Détresse

Ecrit par Aura

Avez-vous déjà éprouvé cette sensation ? Ouais, je vous parle de l’impression d’avoir le cœur émietté, de ressentir la douleur la plus extrême. De regarder tout aller sens dessus-dessous, sans agir. Ce n’est pas que vous ne vouliez pas faire quelque chose, c’est juste que vous ne pouvez rien. C’est comme un film qui commence d’une belle manière, vous fait éclater de rire au point de mouiller votre pantalon, pour sombrer dans le drame, au point de vous faire couler les larmes ou de jeter la télécommande, voir zapper une autre chaîne, mais encore mieux, simplement éteindre le poste téléviseur et passer à autre chose. J’aurai aimé mille fois que ce soit un film dans lequel la dernière goutte d’eau fait déborder le vase. J’aurai aimé changer de chaîne et me dire : pff ce n’est qu’un fichu film après tout. J’aurai encore aimé louer les talents de chaque acteurs en disant : très réussi la scène où la meilleure amie prouve qu’elle tient à cette amitié, à tel point qu’elle meurt avec un bébé dans ses bras. J’aurai aimé ne jamais avoir été là, ne jamais connaître tout ceci, surtout ne jamais éprouver la douleur que je ressens.  

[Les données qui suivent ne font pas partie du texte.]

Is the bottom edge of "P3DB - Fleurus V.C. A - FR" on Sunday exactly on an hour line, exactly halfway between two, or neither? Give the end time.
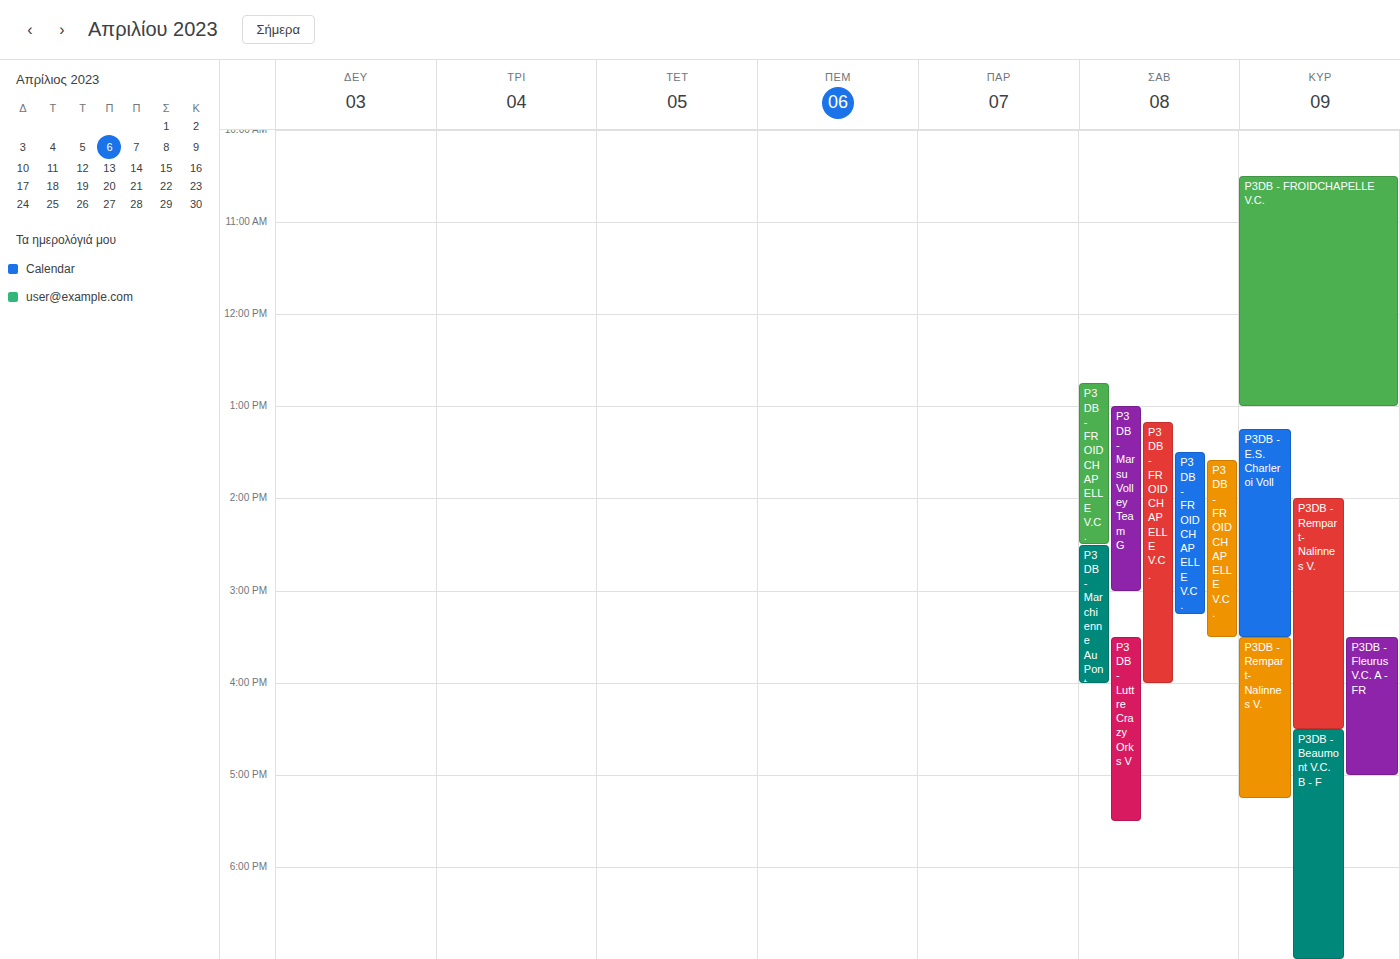
5:00 PM -- exactly on the 5 PM line.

Je préfère supporter la douleur physique, celle des piqûres et des perfusions qu’on m’injecte, celle de mes mains complètement brisées après avoir donné des poings dans le béton armé, ou encore celle de la lame du couteau qui entaille mon ventre et fait gicler le ruisseau de sang qui sort de mon corps. Ah oui, cette douleur est bien meilleure. Elle, au moins me procure la sensation de basculer de l’autre côté, de ne plus me battre et surtout de mettre fin à toutes ces souffrances. Non au contraire, il m’a fallu tout autre chose. Il m’a fallu avoir le cœur brisé, les souvenirs à foison et ces larmes ainsi que cette détresse qui m’inondent. Je n’arrive juste pas à y croire : qu’ils ne soient plus là.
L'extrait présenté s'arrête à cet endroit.